L'azienda ucraina Varta ha lanciato discretamente un sistema dedicato di contromisure contro velivoli senza pilota (C-UAS), progettato per affrontare il problema più urgente in prima linea: i droni a visuale in prima persona (FPV) pilotati a distanza ravvicinata da operatori umani. Questi velivoli agili attraversano finestre, inseguono convogli su strade dissestate e si gettano su postazioni di tiro con precisione allarmante.

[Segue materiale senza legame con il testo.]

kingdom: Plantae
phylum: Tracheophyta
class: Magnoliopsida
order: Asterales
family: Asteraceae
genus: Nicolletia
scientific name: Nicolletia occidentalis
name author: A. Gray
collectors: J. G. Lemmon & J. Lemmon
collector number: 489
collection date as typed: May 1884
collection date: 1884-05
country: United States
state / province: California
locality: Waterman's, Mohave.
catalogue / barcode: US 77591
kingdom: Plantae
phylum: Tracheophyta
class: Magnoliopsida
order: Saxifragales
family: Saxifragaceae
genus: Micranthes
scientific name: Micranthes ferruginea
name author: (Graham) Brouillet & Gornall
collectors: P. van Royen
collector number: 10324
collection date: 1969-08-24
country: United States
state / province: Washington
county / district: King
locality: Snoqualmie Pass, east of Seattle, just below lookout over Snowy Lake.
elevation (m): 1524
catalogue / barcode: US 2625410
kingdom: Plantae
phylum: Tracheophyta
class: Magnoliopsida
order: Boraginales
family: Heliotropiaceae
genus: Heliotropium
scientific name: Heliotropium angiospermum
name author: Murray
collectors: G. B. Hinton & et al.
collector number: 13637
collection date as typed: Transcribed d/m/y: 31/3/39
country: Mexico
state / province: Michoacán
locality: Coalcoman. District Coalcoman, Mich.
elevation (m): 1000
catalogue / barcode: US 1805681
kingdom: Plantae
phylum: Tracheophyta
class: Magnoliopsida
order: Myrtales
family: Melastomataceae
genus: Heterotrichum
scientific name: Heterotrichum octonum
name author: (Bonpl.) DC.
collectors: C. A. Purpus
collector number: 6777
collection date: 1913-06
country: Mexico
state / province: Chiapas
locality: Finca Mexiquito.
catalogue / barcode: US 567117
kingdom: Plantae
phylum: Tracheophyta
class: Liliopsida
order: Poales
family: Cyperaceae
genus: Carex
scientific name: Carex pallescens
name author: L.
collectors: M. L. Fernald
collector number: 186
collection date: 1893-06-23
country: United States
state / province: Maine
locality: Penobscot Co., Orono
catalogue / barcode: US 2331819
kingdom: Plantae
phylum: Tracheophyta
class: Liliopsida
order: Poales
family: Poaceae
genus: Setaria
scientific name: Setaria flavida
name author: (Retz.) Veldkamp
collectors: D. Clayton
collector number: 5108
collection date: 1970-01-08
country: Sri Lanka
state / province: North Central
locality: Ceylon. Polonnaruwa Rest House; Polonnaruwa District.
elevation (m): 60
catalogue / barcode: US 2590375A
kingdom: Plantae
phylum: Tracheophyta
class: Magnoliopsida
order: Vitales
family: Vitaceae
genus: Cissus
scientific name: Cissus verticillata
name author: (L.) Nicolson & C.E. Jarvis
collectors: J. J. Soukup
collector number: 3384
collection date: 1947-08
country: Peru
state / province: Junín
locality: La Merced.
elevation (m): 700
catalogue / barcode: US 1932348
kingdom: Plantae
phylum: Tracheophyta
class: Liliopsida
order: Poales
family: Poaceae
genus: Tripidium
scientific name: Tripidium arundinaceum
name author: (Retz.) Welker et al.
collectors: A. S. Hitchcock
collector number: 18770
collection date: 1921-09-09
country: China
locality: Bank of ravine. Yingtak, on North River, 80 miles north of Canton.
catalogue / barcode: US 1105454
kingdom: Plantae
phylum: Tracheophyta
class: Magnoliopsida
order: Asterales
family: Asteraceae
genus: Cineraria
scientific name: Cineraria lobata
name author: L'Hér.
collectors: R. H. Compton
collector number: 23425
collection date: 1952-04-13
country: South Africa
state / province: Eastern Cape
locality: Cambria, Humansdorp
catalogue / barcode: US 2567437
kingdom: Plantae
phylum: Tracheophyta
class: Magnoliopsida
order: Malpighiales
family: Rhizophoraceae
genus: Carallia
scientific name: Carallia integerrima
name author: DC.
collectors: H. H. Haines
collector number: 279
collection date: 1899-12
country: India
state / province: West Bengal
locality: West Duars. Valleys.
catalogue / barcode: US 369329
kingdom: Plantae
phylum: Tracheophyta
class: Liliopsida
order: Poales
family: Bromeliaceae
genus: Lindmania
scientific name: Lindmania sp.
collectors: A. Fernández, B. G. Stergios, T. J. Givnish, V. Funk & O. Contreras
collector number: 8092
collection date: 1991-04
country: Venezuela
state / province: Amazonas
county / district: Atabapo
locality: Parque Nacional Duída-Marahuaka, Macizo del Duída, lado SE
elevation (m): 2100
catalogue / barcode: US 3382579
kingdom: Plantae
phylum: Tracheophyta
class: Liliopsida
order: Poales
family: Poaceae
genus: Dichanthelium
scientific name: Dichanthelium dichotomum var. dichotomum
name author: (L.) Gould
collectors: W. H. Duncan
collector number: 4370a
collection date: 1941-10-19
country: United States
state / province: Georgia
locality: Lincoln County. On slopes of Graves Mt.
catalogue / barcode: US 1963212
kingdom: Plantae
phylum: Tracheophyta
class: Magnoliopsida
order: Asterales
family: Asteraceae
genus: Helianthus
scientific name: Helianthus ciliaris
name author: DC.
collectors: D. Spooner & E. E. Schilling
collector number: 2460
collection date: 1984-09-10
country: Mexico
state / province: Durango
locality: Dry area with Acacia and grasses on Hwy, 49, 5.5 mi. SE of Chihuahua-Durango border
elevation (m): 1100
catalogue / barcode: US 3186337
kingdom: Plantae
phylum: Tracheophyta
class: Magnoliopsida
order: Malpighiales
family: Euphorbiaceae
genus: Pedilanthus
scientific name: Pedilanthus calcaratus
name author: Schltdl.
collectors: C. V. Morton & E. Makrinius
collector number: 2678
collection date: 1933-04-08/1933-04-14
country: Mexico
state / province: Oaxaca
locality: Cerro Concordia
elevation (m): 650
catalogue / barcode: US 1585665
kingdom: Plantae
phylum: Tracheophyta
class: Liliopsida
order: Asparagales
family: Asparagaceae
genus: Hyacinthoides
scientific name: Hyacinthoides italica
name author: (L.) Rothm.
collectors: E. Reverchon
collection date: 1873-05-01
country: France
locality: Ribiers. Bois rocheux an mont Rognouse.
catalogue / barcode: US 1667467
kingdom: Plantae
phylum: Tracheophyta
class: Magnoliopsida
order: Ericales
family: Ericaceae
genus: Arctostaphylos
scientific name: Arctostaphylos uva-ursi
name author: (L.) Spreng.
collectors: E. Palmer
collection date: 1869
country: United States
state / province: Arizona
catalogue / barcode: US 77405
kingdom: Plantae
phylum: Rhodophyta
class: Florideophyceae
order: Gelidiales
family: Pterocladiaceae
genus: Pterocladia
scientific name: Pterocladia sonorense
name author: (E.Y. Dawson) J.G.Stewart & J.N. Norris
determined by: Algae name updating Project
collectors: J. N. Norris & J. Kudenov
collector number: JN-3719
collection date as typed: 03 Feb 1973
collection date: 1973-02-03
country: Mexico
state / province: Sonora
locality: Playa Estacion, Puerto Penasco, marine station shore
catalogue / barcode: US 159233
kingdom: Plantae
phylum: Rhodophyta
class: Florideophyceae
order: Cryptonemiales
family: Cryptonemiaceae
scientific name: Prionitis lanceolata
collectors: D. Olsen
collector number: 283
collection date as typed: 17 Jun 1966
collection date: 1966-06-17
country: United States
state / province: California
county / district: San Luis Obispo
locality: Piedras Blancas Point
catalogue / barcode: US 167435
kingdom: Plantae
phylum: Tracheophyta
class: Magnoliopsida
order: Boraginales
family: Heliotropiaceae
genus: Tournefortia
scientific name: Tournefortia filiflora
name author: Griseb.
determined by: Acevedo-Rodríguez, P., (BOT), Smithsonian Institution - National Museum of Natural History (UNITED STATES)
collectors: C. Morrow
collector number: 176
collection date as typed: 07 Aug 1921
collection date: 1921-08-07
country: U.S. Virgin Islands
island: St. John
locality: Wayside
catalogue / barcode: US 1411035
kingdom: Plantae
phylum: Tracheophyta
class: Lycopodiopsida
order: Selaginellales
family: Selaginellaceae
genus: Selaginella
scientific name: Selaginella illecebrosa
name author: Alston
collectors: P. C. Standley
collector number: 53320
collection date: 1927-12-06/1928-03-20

Il DroneHunter Varta nasce come strumento per la prima linea, destinato alla fanteria, non come sistema ingombrante posizionato a chilometri dal fronte. La sua missione è circoscritta e urgente: rilevare rapidamente i droni FPV, tracciarne i movimenti evasivi e quindi intercettarli fisicamente prima che raggiungano l'obiettivo.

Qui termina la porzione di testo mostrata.